Por la razón o la fuerza, dicen

La piedra y la molotov, pero también el gesto de cubrirse el rostro en las manifestaciones, son las formas de la violencia que se pretenden desterrar.

Para ello se han intentado varios caminos.

Uno de ellos ha sido mirar la historia de Chile, y proponer una lectura de remanso, de nostálgico atardecer en la playa. La tradición de Chile ha sido el diálogo, la negociación, se dice. Y, bueno, es cierto, si nos olvidamos de los períodos de la Conquista; la Colonia; la Independencia; los ensayos constitucionales; todos los enfrentamientos entre liberales y conservadores, a mediados del siglo pasado; la Guerra Civil de 1891; los golpes de Estado en el primer cuarto de siglo; el Gobierno de González Videla y la historia reciente que todos conocemos. Sí, en realidad, nos deben quedar algunas decenas de vida nacional en paz, con el agravante de que no son años continuos. En fin, nada es perfecto.

Cuando a uno le traen a colación la historia nacional, la idiosincrasia y otras yerbas similares, definitivamente termina anodadado, ¡es demasiado! Pero, ¿qué son todas esas palabras?, la identidad, el patrimonio cultural que ha construido una sociedad, ¿qué es?

Walter Benjamin dice, por ahí, algo interesante:

«Quienquiera haya conducido la victoria hasta el día de hoy participa en el cortejo triunfal en el cual los actuales dominadores caminan sobre los que yacen en tierra. La presa como es costumbre es arrastrada en el triunfo. Se la denomina patrimonio cultural«.

Deseo compartir aquí el comentario de Carlos Pereda sobre esta cita. «Parte del botín que los poderosos dejan a sus herederos es el ‘patrimonio cultural’ en tanto ‘presa’ de triunfo. (…) En la escuela de lo sublime nos hemos habituado a pensar en el ‘patrimonio cultural’ como aquello que redime y reconcilia con los horrores y las miserias de la historia, no como un fragmento más de esos horrores y miserias».

Una presa. Eso es el patrimonio cultural. Pero una presa, no un cadáver. Una presa puede estar agónica, pero aún puede liberarse. Por eso es problematizante un rostro cubierto. Si no, mírese el caso de Chiapas.

Además, el patrimonio cultural no es universal para un país. Mi patrimonio cultural será evidentemente distinto al del que haya resistido hasta aquí la lectura. En las clases y sectores sociales ocurre lo mismo. El tan mentado patrimonio cultural, la identidad, la idiosincrasia, la historia, será muy distinto para el campesino que trabajaba en la hacienda, que para el dueño de ella. Y si eso es más o menos obvio, ¿por qué se propone que existe una manera de hacer las cosas?, ¿una forma de expresar la disidencia?

Desde las máscaras al rostro

Los símbolos juegan aquí un papel relevante. Un rostro cubierto en una manifestación es un símbolo. De muchas cosas. Por un lado, evidentemente, es un recurso técnico. Se le dice al Poder: he perdido la ingenuidad con respecto a tus intenciones; me protejo. Pero además se construye, en el propio cuerpo, un territorio de poder, de un contra-poder -si se permite la figura-, en donde se desplaza al que se confronta, se le desaloja en el momento en que no se acepta la lógica formal del adversario, en el instante en que no se cree en su forma única de confrontación.

▬▬▬▬▬▬

→ **Tareas del ejercicio**
1. Responde estas preguntas sobre el fragmento acerca del patrimonio cultural:
(a) ¿Qué gobierno se nombra entre los períodos de conflicto de la historia de Chile?
(b) ¿Quién comenta la cita de Walter Benjamin?
(c) ¿Qué caso se invita a mirar justo después de hablar del rostro cubierto?
2. Reproduce sin cambios todo lo que va en el fragmento desde "Uno de ellos" hasta "nada es perfecto.".

▬▬▬▬▬▬

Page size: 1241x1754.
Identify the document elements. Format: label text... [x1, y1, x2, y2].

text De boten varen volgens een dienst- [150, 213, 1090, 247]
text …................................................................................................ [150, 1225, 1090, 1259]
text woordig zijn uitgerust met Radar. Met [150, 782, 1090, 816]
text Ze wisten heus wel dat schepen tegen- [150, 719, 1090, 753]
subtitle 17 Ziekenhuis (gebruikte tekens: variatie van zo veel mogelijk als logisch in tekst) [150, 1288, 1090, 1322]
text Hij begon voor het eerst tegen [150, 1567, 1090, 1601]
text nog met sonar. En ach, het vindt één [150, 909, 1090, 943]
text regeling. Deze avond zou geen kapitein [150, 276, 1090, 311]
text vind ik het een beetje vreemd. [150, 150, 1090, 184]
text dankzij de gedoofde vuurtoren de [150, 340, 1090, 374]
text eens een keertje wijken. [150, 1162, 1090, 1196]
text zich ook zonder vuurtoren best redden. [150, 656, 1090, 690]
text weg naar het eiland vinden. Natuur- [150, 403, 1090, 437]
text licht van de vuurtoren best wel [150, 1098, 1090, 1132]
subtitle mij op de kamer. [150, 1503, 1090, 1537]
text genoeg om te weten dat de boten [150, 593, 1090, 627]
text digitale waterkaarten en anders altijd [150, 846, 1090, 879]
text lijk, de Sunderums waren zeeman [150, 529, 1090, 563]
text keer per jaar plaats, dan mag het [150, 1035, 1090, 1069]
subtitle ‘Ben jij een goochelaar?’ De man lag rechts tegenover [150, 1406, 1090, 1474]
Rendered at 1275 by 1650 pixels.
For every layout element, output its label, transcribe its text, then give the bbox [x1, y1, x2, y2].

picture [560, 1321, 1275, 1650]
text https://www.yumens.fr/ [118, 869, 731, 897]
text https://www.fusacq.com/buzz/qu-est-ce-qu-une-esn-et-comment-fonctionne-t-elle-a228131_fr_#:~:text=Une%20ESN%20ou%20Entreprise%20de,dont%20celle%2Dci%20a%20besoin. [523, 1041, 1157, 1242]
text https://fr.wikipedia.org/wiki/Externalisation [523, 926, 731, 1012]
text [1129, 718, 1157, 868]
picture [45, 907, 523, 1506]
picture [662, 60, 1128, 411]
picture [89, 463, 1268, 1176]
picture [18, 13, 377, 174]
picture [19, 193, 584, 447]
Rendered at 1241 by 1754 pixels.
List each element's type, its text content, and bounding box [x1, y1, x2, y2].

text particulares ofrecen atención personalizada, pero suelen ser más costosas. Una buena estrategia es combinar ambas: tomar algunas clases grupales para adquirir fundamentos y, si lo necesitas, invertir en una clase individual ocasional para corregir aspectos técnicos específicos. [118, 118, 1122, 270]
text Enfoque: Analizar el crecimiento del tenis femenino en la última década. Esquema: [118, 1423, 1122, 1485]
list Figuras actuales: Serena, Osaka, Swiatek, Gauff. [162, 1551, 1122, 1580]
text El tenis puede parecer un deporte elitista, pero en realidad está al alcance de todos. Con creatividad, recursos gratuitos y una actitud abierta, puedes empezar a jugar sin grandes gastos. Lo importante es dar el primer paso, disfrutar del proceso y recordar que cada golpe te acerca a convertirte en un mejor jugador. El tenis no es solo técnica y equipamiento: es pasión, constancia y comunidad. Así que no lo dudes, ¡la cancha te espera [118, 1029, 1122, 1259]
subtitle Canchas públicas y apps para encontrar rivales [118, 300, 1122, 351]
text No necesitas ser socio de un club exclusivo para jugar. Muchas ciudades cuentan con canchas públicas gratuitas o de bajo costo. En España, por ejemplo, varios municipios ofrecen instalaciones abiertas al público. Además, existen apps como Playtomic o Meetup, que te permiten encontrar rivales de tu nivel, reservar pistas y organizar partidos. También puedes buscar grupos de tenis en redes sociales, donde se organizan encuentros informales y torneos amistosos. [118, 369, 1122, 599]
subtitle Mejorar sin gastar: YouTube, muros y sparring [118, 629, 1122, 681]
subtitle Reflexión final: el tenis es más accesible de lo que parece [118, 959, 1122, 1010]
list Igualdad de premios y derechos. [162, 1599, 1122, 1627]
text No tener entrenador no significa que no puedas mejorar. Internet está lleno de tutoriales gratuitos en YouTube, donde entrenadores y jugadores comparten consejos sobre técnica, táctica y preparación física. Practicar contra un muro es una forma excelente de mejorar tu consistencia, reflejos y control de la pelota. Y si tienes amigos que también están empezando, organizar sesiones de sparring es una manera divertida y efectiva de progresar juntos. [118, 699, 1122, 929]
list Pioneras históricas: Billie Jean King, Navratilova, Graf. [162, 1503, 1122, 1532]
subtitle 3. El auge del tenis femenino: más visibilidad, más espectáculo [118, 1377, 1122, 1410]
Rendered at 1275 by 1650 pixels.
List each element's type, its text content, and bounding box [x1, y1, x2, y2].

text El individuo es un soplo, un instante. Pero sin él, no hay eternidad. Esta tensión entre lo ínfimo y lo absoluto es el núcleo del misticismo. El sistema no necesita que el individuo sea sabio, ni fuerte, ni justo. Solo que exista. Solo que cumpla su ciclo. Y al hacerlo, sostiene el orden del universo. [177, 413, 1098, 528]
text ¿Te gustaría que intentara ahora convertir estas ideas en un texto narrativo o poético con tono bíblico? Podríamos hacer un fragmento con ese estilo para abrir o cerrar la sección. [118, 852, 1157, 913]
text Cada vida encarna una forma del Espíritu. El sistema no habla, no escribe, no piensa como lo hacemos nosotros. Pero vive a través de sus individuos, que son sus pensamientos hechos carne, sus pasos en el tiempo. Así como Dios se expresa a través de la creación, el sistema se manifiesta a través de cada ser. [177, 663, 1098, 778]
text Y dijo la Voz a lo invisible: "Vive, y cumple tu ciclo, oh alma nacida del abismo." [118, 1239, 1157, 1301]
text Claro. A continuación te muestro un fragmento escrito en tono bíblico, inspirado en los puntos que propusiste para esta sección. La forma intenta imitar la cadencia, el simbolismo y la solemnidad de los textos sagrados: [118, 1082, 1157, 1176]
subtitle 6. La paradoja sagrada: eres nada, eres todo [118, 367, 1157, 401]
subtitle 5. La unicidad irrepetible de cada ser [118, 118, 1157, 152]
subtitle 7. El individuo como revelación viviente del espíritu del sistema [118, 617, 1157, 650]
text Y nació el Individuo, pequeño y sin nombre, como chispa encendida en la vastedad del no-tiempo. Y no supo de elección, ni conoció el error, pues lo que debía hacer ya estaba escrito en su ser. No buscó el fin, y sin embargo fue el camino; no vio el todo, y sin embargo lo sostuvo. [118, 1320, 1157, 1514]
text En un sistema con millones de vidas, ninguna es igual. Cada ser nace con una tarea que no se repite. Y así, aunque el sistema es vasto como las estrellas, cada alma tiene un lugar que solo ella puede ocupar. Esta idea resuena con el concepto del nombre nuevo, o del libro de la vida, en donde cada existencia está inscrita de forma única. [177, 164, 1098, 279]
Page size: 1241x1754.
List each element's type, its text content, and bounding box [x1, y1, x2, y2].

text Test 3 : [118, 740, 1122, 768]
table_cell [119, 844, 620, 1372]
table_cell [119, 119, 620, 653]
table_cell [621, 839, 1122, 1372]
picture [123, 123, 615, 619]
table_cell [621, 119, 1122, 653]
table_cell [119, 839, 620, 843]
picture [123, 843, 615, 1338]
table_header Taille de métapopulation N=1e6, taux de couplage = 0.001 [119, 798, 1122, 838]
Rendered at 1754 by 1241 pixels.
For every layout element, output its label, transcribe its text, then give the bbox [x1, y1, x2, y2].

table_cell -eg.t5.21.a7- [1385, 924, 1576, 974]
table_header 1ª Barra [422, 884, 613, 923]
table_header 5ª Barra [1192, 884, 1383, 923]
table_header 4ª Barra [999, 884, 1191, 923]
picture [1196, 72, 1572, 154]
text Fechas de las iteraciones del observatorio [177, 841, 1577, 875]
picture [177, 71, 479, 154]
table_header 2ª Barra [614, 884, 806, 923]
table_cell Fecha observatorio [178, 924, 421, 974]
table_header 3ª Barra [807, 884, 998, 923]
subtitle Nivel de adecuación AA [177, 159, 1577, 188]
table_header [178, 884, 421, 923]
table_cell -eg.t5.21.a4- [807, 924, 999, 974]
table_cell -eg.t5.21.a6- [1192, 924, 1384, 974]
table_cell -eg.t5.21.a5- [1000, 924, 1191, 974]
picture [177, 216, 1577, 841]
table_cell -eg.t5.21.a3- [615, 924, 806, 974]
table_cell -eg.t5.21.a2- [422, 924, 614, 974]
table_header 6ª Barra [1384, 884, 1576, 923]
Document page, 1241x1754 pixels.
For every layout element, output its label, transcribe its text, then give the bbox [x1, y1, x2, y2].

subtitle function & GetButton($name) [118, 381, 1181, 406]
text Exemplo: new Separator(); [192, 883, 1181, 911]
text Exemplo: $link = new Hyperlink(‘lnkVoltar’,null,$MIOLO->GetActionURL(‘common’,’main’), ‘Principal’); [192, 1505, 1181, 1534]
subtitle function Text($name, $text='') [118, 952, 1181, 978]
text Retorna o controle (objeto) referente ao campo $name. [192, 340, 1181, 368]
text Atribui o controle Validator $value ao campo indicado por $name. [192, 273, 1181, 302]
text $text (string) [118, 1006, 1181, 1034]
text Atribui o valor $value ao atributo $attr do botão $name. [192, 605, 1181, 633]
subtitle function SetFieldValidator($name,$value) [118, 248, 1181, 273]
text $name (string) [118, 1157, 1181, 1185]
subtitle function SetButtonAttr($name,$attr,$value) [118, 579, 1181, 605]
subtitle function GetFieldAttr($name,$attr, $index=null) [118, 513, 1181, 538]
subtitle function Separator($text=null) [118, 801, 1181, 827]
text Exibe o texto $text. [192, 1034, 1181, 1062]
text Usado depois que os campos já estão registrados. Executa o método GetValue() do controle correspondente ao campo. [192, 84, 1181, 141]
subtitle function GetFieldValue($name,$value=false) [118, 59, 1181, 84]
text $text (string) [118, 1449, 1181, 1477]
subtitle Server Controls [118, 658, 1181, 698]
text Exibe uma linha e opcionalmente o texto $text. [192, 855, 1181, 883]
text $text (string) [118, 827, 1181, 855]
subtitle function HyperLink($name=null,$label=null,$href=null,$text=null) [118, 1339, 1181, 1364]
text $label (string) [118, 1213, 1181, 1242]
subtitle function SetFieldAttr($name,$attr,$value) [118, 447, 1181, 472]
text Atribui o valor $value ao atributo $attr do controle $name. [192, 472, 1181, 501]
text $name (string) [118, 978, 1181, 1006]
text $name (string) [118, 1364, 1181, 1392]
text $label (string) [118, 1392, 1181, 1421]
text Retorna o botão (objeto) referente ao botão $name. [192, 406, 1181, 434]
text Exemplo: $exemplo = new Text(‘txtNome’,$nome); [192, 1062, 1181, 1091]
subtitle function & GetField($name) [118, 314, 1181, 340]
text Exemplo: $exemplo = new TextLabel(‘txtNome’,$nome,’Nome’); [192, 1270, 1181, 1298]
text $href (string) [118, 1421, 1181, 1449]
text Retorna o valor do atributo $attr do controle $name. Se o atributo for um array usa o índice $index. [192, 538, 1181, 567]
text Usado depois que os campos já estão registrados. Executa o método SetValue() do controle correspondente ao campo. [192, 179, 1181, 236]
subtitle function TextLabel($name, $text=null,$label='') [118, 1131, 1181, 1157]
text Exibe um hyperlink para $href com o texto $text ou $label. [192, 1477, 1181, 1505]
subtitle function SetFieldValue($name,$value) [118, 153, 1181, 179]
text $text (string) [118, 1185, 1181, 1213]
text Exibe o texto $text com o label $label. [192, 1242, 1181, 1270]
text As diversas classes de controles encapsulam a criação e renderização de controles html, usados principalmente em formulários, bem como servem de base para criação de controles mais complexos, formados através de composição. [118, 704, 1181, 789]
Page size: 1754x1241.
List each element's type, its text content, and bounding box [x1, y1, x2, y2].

▬▬▬▬▬▬

→ **Resultados del ejercicio**
1.
(a) El Gobierno de González Videla.
(b) Carlos Pereda.
(c) El caso de Chiapas.

2.
Uno de ellos ha sido mirar la historia de Chile, y proponer una lectura de remanso, de nostálgico atardecer en la playa. La tradición de Chile ha sido el diálogo, la negociación, se dice. Y, bueno, es cierto, si nos olvidamos de los períodos de la Conquista; la Colonia; la Independencia; los ensayos constitucionales; todos los enfrentamientos entre liberales y conservadores, a mediados del siglo pasado; la Guerra Civil de 1891; los golpes de Estado en el primer cuarto de siglo; el Gobierno de González Videla y la historia reciente que todos conocemos. Sí, en realidad, nos deben quedar algunas decenas de vida nacional en paz, con el agravante de que no son años continuos. En fin, nada es perfecto.